Si les problèmes militaires occupent la première place dans les préoccupations de l’Empereur, les tensions diplomatiques n’en sont pas moins d’une importance capitale. Le 27 février, le roi de Prusse, estimant que la bataille d’Eylau pouvait être considérée comme la revanche de la défaite de ses troupes à Iéna l’année précédente, avait envoyé au quartier-général d’Osterode le feld-maréchal von Kleist chargé de sonder Napoléon en vue de l’ouverture de négociations de paix, espérant obtenir dans les circonstances présentes des conditions moins humiliantes pour son malheureux pays que celles qui lui avaient été soumises quelques mois plus tôt. L’Empereur avait feint d’être « furieusement inquiet » et laissé entendre à l’émissaire prussien qu’il était disposé à signer immédiatement avec son maître une paix relativement avantageuse au cas où ce dernier consentirait à séparer définitivement sa cause de celles des Russes. Il ajouta pourtant que si ses propositions étaient rejetées, il n’en était pas moins assuré de remporter sur les troupes du tsar Alexandre une victoire qui « déciderait du sort de l’Europe », ce qui aurait pour conséquence de lui permettre d’instaurer à Berlin « un régime analogue à sa politique ».
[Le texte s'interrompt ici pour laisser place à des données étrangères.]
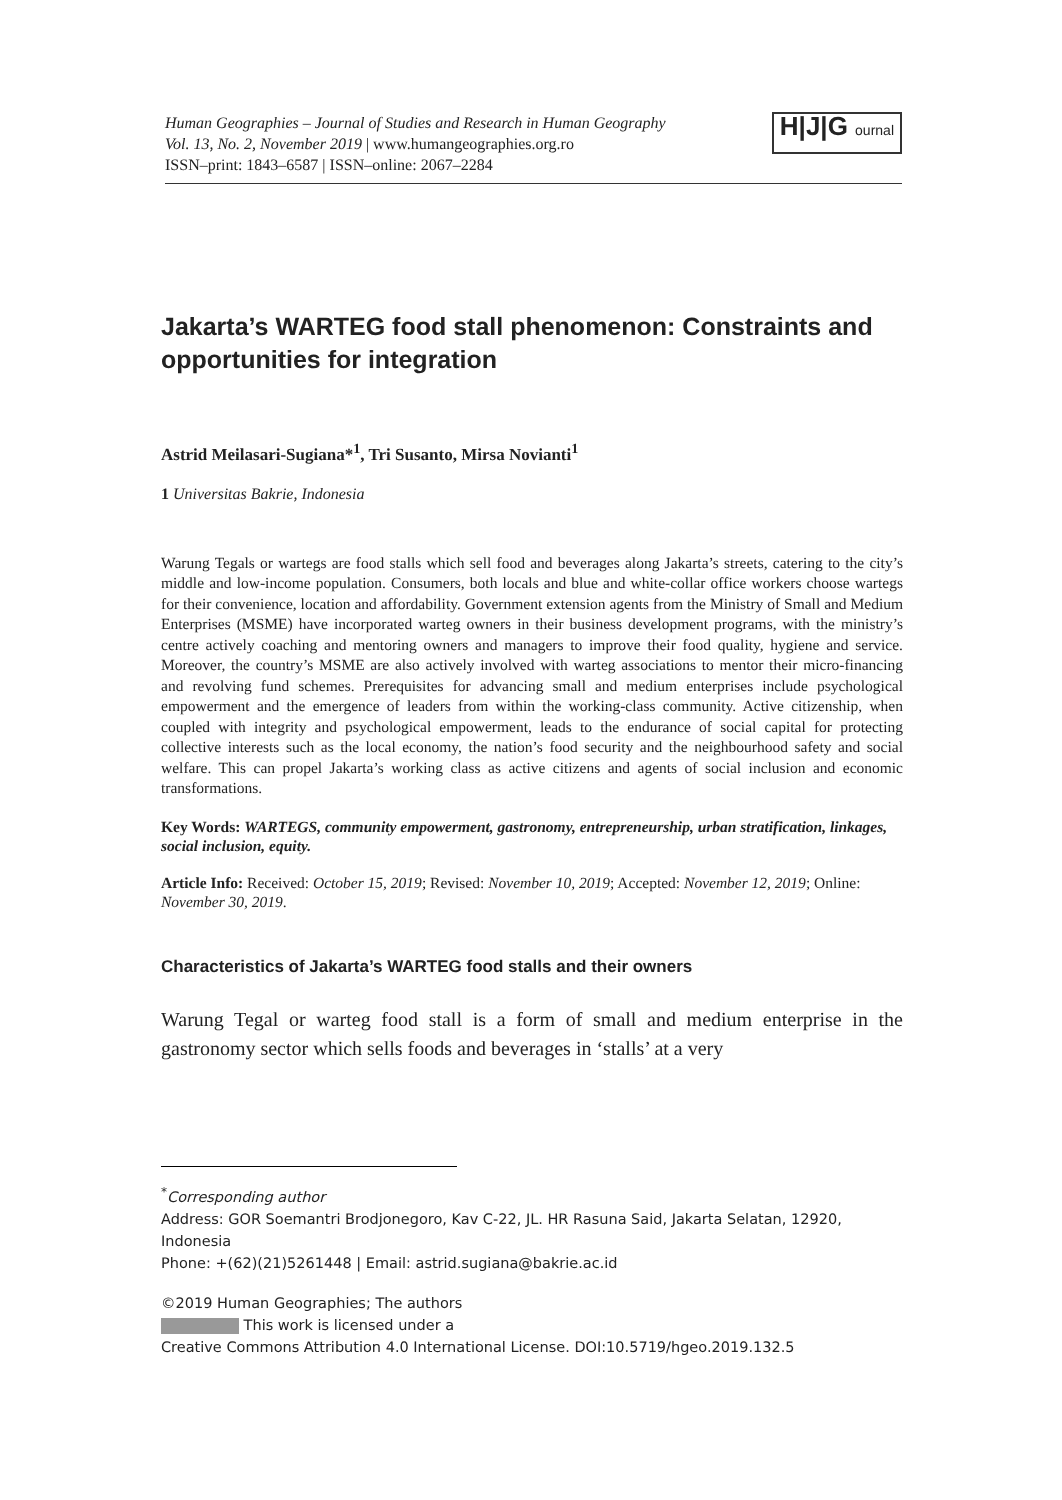Human Geographies – Journal of Studies and Research in Human Geography
Vol. 13, No. 2, November 2019 | www.humangeographies.org.ro
ISSN–print: 1843–6587 | ISSN–online: 2067–2284
H|J|G ournal
Jakarta’s WARTEG food stall phenomenon: Constraints and opportunities for integration
Astrid Meilasari-Sugiana*<sup>1</sup>, Tri Susanto, Mirsa Novianti<sup>1</sup>
1 Universitas Bakrie, Indonesia
Warung Tegals or wartegs are food stalls which sell food and beverages along Jakarta’s streets, catering to the city’s middle and low-income population. Consumers, both locals and blue and white-collar office workers choose wartegs for their convenience, location and affordability. Government extension agents from the Ministry of Small and Medium Enterprises (MSME) have incorporated warteg owners in their business development programs, with the ministry’s centre actively coaching and mentoring owners and managers to improve their food quality, hygiene and service. Moreover, the country’s MSME are also actively involved with warteg associations to mentor their micro-financing and revolving fund schemes. Prerequisites for advancing small and medium enterprises include psychological empowerment and the emergence of leaders from within the working-class community. Active citizenship, when coupled with integrity and psychological empowerment, leads to the endurance of social capital for protecting collective interests such as the local economy, the nation’s food security and the neighbourhood safety and social welfare. This can propel Jakarta’s working class as active citizens and agents of social inclusion and economic transformations.
Key Words: WARTEGS, community empowerment, gastronomy, entrepreneurship, urban stratification, linkages, social inclusion, equity.
Article Info: Received: October 15, 2019; Revised: November 10, 2019; Accepted: November 12, 2019; Online: November 30, 2019.
Characteristics of Jakarta’s WARTEG food stalls and their owners
Warung Tegal or warteg food stall is a form of small and medium enterprise in the gastronomy sector which sells foods and beverages in ‘stalls’ at a very
<sup>*</sup> Corresponding author
Address: GOR Soemantri Brodjonegoro, Kav C-22, JL. HR Rasuna Said, Jakarta Selatan, 12920, Indonesia
Phone: +(62)(21)5261448 | Email: astrid.sugiana@bakrie.ac.id
©2019 Human Geographies; The authors
This work is licensed under a
Creative Commons Attribution 4.0 International License. DOI:10.5719/hgeo.2019.132.5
De retour à Koenigsberg, Kleist, sans tenir compte de cette menace, n’avait voulu retenir de son entrevue avec Napoléon que l’impression de profond embarras qu’il avait cru lire sur son visage. Le roi Frédéric-Guillaume, très impressionné par les mensonges triomphants de Benningsen et poussé par la reine Louise, toujours aveuglée par sa haine envers les Français, en avait conclu que l’heure n’était pas aux concessions, mais à la fermeté. Aussi, au lieu de poursuivre ses pourparlers avec l’Empereur, avait-il jugé bon de resserrer davantage encore ses liens avec les Russes afin de partager bientôt à leurs côtés la gloire et les avantages de la victoire commune.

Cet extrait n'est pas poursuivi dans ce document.